As an adult with GERD (and probably IBS) I may be able to give a different perspective. Before my GI issues were completely out of control and I was miserable most of the time, eating made me feel sick as did not eating. My issues are somewhat under control (I have good and bad days but nothing like it was before, 40mg of prilosec a day helps) but I still do not want to eat a whole lot. When a person does not eat much (as is common with those of us who feel sick from eating) their stomach gets smaller and accustomed to not getting as much food and so less food is needed to feel full (motility issues also can contribute to the full feeling). Slowly increasing meal size would be your best bet but most likely Liz is very right and she is orally adverse on top of everything else and needs feeding therapy.

This is totally my opinion but I think it is best to get the physical issues under control first before tackling the psychological if at all possible. I am eating more because it does not make me feel as sick now, before I hated to eat and often didn't. As an adult I have an understanding of what is going on and that I need to eat even if it makes me miserable, I can't imagine being a baby/small child and only knowing that it hurts. If it doesn't hurt then she is more likely to be willing to work on the eating by mouth thing without the potential of making her more orally adverse than she already probably is.

Hope this helps,
Karen

BusyLizzyMom said...

Along with prescribing the meds Dr's are not warning parents about the side effects from long term use. Unfortunately there are not enough studies to back these rumours up yet but low B12 and osteoporosis are slowly popping up now with prolonged use. There are not recommendations yet as for prevention of these side effects but seeing that preemies have shown to have low bone density already (another thing that is not disclosed by Dr's) adding a PPI will contribute to early osteoporosis. I have asked about giving a calcium supplement and have been told to wait and watch for new studies. I have started to give Elizabeth a calcium supplement as she has been on PPI's for 4 years.
I have been on PPI's for 15 years and have the beginnings of osteoporosis and also recieve B12 shots to deal with the pernicious anemia. They are not serious side effects to have but if I was aware if them I might have began taking calcium and not have had such a low B12 level and all it's associated symptoms. I will take these side-effects for not having to deal with stomach pain and wretching.
Sometimes I think Dr's are afraid to give us all this information.

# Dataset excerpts
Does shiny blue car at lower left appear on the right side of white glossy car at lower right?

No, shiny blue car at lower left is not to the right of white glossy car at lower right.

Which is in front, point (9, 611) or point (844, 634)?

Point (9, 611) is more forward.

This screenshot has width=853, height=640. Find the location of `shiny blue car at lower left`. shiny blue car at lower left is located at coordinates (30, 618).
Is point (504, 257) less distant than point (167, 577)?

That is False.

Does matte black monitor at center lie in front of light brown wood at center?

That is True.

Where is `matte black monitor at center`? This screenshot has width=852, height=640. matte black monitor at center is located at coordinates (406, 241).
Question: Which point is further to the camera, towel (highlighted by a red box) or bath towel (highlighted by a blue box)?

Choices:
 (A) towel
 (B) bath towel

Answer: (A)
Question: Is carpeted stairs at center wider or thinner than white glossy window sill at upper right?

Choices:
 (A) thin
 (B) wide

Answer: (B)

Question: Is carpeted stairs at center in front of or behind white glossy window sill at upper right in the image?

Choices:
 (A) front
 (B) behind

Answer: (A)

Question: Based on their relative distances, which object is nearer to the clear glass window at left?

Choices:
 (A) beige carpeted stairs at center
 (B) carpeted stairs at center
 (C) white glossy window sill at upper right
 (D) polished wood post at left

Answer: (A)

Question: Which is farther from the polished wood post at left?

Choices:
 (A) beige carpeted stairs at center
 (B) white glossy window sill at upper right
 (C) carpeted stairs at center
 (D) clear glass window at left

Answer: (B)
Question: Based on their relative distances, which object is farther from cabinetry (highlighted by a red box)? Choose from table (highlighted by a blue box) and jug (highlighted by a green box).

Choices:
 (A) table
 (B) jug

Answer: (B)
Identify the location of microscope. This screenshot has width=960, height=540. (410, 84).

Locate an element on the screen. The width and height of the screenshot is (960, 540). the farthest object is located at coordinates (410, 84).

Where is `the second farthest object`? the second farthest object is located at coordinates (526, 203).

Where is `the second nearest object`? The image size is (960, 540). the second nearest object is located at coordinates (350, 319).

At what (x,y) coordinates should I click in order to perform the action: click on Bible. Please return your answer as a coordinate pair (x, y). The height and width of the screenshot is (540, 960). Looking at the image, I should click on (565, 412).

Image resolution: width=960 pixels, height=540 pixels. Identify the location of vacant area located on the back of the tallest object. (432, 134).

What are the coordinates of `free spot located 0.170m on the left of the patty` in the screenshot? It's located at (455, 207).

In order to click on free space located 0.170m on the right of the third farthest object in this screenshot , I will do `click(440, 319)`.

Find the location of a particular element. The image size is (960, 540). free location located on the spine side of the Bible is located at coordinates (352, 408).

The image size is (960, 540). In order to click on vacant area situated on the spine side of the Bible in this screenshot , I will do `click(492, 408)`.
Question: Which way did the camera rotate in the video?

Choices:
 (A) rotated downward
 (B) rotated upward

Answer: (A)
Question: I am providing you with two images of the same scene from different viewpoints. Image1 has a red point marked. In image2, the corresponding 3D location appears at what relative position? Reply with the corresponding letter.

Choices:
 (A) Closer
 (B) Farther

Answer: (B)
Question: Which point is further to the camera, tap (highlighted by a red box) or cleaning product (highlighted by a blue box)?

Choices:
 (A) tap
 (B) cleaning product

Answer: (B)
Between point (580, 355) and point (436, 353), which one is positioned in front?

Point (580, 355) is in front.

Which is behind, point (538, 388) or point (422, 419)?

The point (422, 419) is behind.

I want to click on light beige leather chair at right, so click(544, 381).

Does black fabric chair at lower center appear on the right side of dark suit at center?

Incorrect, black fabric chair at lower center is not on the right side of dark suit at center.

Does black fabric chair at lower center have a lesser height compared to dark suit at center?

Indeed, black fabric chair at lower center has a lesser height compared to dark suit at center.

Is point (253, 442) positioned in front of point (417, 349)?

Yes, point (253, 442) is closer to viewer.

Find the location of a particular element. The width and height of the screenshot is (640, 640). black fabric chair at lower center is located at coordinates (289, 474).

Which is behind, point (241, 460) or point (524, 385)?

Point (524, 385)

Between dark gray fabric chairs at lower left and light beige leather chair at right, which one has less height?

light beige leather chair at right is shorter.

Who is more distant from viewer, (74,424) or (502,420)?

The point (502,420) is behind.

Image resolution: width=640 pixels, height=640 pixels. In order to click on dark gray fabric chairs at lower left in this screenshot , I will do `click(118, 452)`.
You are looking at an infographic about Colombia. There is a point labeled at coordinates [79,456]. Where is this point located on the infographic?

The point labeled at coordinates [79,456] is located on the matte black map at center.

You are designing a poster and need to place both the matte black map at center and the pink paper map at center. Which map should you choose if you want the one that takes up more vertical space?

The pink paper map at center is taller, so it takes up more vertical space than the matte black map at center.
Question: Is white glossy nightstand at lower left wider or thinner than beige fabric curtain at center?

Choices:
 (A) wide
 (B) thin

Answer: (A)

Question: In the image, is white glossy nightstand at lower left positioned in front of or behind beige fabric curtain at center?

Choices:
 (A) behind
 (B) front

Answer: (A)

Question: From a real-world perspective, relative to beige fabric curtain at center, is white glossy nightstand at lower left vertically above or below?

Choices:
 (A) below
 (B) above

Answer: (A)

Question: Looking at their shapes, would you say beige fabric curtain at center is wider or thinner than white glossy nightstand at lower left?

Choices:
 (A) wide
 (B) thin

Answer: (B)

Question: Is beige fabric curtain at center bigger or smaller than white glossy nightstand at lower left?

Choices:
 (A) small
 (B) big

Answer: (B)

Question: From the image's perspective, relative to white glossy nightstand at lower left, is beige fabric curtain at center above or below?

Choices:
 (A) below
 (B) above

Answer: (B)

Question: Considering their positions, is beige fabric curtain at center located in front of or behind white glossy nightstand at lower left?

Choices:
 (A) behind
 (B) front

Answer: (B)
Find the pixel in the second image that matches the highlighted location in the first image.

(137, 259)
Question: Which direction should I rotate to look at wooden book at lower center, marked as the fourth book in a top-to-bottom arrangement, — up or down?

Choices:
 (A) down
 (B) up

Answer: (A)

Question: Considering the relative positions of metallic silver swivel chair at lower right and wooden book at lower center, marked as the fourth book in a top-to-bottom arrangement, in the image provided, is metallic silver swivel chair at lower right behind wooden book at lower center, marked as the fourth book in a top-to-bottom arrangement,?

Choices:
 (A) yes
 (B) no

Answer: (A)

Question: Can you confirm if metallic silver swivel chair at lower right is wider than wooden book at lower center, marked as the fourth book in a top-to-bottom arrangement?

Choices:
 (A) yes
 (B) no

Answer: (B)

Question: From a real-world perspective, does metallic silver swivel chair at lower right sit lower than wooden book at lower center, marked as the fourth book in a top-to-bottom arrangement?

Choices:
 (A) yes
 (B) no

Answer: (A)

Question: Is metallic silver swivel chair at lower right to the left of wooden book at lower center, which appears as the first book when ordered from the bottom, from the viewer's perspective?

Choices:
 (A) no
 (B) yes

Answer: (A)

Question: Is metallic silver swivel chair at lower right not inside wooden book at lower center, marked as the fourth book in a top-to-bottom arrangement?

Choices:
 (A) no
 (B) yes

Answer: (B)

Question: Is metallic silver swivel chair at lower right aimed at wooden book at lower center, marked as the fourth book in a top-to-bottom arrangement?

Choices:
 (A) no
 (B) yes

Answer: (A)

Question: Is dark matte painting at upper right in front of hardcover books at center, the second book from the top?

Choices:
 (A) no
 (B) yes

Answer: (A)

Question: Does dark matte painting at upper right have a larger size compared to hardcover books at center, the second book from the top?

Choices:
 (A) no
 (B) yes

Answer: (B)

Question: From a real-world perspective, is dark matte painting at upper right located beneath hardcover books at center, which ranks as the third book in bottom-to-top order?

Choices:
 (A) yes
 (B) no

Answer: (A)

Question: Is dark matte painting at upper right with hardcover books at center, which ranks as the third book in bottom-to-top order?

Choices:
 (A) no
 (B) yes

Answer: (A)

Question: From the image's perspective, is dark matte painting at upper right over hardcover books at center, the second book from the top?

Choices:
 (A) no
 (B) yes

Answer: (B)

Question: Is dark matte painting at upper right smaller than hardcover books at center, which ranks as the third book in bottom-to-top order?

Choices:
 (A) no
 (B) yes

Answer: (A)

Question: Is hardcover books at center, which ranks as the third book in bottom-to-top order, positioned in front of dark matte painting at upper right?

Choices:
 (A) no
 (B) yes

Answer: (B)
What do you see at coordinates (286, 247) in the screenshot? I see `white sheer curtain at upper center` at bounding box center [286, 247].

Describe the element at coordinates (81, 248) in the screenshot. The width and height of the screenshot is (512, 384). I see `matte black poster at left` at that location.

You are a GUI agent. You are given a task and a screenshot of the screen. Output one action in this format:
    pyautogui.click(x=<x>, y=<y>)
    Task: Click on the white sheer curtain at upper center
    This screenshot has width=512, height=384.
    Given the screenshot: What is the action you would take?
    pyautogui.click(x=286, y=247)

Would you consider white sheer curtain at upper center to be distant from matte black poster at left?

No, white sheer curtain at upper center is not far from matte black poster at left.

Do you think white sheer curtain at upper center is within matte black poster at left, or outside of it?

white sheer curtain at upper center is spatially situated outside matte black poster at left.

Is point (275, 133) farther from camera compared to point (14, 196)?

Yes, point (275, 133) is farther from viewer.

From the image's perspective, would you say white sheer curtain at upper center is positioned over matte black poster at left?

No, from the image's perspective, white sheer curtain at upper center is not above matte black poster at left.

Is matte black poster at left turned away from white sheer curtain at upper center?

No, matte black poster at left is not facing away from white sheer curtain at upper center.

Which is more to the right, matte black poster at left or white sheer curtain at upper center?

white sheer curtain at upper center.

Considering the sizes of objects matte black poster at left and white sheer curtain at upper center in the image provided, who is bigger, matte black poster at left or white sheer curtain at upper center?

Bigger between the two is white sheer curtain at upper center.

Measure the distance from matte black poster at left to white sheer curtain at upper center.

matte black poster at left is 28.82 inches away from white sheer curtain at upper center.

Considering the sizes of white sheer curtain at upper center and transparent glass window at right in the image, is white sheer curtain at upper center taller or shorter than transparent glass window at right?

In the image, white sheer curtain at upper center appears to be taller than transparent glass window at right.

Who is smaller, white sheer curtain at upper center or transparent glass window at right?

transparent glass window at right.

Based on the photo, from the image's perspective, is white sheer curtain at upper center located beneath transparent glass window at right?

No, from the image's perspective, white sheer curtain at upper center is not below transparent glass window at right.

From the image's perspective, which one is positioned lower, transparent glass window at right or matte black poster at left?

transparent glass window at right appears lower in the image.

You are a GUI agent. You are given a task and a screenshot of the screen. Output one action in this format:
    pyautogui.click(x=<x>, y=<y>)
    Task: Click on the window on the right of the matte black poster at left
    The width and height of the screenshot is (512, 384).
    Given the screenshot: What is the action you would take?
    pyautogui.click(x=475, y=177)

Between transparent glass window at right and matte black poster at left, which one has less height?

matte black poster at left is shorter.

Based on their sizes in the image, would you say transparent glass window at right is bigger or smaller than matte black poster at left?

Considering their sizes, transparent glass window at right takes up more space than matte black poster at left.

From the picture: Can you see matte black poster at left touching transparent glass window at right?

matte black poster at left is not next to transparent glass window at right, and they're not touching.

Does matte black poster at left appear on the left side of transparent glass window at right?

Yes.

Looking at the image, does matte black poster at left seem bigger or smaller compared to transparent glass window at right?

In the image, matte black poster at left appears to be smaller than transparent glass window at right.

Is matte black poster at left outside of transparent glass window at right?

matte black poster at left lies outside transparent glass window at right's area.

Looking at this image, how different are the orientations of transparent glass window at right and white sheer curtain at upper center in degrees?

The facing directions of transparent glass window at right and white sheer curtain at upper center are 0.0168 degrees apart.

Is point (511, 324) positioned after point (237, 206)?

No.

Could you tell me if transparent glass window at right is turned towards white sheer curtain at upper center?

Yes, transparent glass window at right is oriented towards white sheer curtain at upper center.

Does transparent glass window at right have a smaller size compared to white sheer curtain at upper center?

# PROBLEMS TO WORK ON
a: Answer these questions about the comments on GERD and PPIs:
(i) What daily dose of prilosec does Karen take?
(ii) How long has Elizabeth been on PPIs?
(iii) How long has BusyLizzyMom been on PPIs?
b: Rewrite the comments on GERD and PPIs from "I have been" up to and including "pain and wretching.", renaming "B12" to "vitamin B12" everywhere it appears.

# SOLUTION SET
a:
(i) 40mg a day
(ii) 4 years
(iii) 15 years

b:
I have been on PPI's for 15 years and have the beginnings of osteoporosis and also recieve vitamin B12 shots to deal with the pernicious anemia. They are not serious side effects to have but if I was aware if them I might have began taking calcium and not have had such a low vitamin B12 level and all it's associated symptoms. I will take these side-effects for not having to deal with stomach pain and wretching.